Word for word, restate all of the records.

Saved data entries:
########

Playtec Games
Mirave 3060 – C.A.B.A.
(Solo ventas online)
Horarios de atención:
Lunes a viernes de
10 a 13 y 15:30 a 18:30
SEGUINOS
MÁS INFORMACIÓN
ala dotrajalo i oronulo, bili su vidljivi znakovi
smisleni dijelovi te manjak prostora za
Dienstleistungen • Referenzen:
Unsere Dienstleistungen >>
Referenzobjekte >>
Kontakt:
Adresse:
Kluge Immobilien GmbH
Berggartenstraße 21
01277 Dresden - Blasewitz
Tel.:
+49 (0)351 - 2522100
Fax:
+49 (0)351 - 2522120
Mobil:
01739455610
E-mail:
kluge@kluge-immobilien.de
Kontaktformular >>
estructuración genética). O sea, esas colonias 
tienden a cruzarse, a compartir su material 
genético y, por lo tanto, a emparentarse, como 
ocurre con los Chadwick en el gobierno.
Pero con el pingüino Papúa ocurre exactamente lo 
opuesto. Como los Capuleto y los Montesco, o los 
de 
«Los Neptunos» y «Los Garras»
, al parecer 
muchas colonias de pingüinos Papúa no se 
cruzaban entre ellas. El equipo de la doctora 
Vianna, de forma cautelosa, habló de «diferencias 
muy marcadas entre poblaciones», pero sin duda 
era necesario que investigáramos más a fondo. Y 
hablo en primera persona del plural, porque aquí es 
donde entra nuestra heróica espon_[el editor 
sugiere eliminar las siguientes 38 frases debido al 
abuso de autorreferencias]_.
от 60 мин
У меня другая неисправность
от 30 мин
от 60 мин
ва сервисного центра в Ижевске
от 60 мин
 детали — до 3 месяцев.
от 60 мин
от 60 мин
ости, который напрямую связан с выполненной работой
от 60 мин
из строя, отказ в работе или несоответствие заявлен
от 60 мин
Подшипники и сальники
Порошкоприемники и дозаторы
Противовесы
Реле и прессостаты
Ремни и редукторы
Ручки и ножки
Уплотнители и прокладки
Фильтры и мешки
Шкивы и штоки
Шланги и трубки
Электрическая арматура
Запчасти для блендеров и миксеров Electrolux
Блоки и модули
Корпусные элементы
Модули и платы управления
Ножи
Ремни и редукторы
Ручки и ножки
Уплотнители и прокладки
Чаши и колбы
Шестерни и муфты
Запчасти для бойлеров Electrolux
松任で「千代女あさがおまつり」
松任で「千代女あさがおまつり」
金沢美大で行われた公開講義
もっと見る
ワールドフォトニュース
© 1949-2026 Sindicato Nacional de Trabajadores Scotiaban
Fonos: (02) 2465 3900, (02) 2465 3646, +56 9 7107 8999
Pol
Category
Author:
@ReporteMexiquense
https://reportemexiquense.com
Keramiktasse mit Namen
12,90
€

########

__Exercise solution__.
Playtec Games
Mirave 3060 – C.A.B.A.
(Solo ventas online)
Horarios de atención:
Lunes a viernes de
10 a 13 y 15:30 a 18:30
SEGUINOS
MÁS INFORMACIÓN
ala dotrajalo i oronulo, bili su vidljivi znakovi
smisleni dijelovi te manjak prostora za
Dienstleistungen • Referenzen:
Unsere Dienstleistungen >>
Referenzobjekte >>
Kontakt:
Adresse:
Kluge Immobilien GmbH
Berggartenstraße 21
01277 Dresden - Blasewitz
Tel.:
+49 (0)351 - 2522100
Fax:
+49 (0)351 - 2522120
Mobil:
01739455610
E-mail:
kluge@kluge-immobilien.de
Kontaktformular >>
estructuración genética). O sea, esas colonias 
tienden a cruzarse, a compartir su material 
genético y, por lo tanto, a emparentarse, como 
ocurre con los Chadwick en el gobierno.
Pero con el pingüino Papúa ocurre exactamente lo 
opuesto. Como los Capuleto y los Montesco, o los 
de 
«Los Neptunos» y «Los Garras»
, al parecer 
muchas colonias de pingüinos Papúa no se 
cruzaban entre ellas. El equipo de la doctora 
Vianna, de forma cautelosa, habló de «diferencias 
muy marcadas entre poblaciones», pero sin duda 
era necesario que investigáramos más a fondo. Y 
hablo en primera persona del plural, porque aquí es 
donde entra nuestra heróica espon_[el editor 
sugiere eliminar las siguientes 38 frases debido al 
abuso de autorreferencias]_.
от 60 мин
У меня другая неисправность
от 30 мин
от 60 мин
ва сервисного центра в Ижевске
от 60 мин
 детали — до 3 месяцев.
от 60 мин
от 60 мин
ости, который напрямую связан с выполненной работой
от 60 мин
из строя, отказ в работе или несоответствие заявлен
от 60 мин
Подшипники и сальники
Порошкоприемники и дозаторы
Противовесы
Реле и прессостаты
Ремни и редукторы
Ручки и ножки
Уплотнители и прокладки
Фильтры и мешки
Шкивы и штоки
Шланги и трубки
Электрическая арматура
Запчасти для блендеров и миксеров Electrolux
Блоки и модули
Корпусные элементы
Модули и платы управления
Ножи
Ремни и редукторы
Ручки и ножки
Уплотнители и прокладки
Чаши и колбы
Шестерни и муфты
Запчасти для бойлеров Electrolux
松任で「千代女あさがおまつり」
松任で「千代女あさがおまつり」
金沢美大で行われた公開講義
もっと見る
ワールドフォトニュース
© 1949-2026 Sindicato Nacional de Trabajadores Scotiaban
Fonos: (02) 2465 3900, (02) 2465 3646, +56 9 7107 8999
Pol
Category
Author:
@ReporteMexiquense
https://reportemexiquense.com
Keramiktasse mit Namen
12,90
€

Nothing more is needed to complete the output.